A great limitation I regularly see in athletes that are attempting to or have lost a lot of weight, is that they are unable to transfer these gains to athletic movements. This means that they cannot hold optimal positions, develop the appropriate projection when moving or apply force into the ground. Movement efficiency sessions are what everyday athletes require most, but rarely do. Chasing the holy grail of aerobic capacity doesn’t always equate to better performance.

Whilst this is a very abbreviated version of what the training program looked like, the program evolved over time to facilitate and optimise Angus’s performance. Consistent consultation with Ryan Pinto, heart rate response measurements in training, body weight and food diary assessment, constant wellbeing checks, and soreness fatigue markers all contributed to the end result.

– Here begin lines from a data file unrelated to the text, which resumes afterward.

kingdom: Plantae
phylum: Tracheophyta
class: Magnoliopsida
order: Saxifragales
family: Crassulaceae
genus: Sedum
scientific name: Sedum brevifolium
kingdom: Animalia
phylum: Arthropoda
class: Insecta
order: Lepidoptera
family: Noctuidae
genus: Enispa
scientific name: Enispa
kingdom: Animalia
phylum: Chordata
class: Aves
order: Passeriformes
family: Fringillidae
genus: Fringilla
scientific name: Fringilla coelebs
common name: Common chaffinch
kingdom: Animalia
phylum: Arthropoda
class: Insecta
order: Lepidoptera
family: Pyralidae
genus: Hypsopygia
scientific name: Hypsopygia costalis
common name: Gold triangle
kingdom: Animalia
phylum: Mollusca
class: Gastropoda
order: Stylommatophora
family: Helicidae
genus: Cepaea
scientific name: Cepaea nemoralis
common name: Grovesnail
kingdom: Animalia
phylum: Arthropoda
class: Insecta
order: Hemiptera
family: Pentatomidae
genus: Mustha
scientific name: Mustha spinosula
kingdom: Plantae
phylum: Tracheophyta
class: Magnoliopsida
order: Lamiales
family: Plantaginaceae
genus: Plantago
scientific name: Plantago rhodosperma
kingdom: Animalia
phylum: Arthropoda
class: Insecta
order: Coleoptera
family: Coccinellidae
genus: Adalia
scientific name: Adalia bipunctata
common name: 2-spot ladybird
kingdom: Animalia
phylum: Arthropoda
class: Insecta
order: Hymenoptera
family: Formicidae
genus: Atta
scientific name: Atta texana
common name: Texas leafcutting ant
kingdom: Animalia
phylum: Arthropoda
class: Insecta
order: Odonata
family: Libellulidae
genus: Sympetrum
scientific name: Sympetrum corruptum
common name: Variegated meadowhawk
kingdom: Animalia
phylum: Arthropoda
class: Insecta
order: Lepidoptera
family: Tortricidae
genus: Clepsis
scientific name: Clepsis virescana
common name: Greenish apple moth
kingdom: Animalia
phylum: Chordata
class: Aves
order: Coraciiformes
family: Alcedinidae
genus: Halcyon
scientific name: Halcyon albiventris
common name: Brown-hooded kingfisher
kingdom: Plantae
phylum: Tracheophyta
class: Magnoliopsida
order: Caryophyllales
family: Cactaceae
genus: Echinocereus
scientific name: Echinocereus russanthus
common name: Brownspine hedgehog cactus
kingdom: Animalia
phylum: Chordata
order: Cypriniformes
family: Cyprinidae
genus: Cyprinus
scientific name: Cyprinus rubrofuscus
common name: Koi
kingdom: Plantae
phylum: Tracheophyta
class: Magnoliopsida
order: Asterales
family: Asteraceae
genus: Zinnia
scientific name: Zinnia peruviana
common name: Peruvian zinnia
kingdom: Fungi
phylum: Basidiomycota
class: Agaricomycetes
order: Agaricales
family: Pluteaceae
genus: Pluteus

Fast forward 12 weeks, Wednesday 31st of October, and Angus completed his final session.

The final weigh in pre-New York Marathon read 93.7kg. Exactly 35kg.

Whilst I could sit here and continue to discuss the performance effects Angus gained in his marathon preparation, what fulfils me more is that he has saved his own life. The enormous amounts of health-related risk factors that have been reduced from his 12-week program are beyond measure.

The results are a testament to the person that he is. His greatness in life is defined by his inner drive, discipline and attention to detail. The psychological and physical benefits of this journey are profound for Angus, and a great reward for all of those that have supported him throughout his journey.

Angus completed the marathon in a little over 4:10:39. Whilst not his fasted marathon, nor was it his slowest, his greatest achievement remains that in 12 weeks he changed his life and turned his health around. 

Today as I write this, was the first time I saw him. Thursday the 15th of November. The sense of pride I have in his achievement and journey is beyond measure. I shared some words that will remain between he and I – a private acknowledgement of my gratitude for letting me share his journey with him.

Our relationship has changed now, not client and coach, but more a bond solidified by an extraordinary journey.

Our conversations now centre around the meaning and purpose of life, where Human Performance as a business should go and most importantly preparing for the Comrades marathon in South Africa and the Marathon des Sables (MdS) in 2020 – if you don’t know what this is, this is worth a watch (https://www.youtube.com/watch?v=iHNXh-ybQbo)

I finish this post with an incredible sense of pride. I have achieved a significant amount of success in my own sporting career in various teams, and I have achieved a lot with athletes within Human Performance, including some of Australian sports very best athletes such as Brad Haddin, Nathan Lyon, Jarryd Hughes, Lavinia Chrystal and Emily Chancellor. However, Angus will go down with them all in my opinion. His courage, discipline, focus and capacity to challenge the limits of his own physiology and psychology is second to none. He taught me what it means to believe in something, commit to it and execute it.

In 12 weeks he changed his life and mine. And although we may be polar opposites in many ways (he breeds Galloways, I like Shorthorns), he taught me that the human spirit has the capacity to transcend limits, when exposed to the appropriate environment.

Although this story has ended, it is only the beginning. I am so excited to have already started writing the next chapter!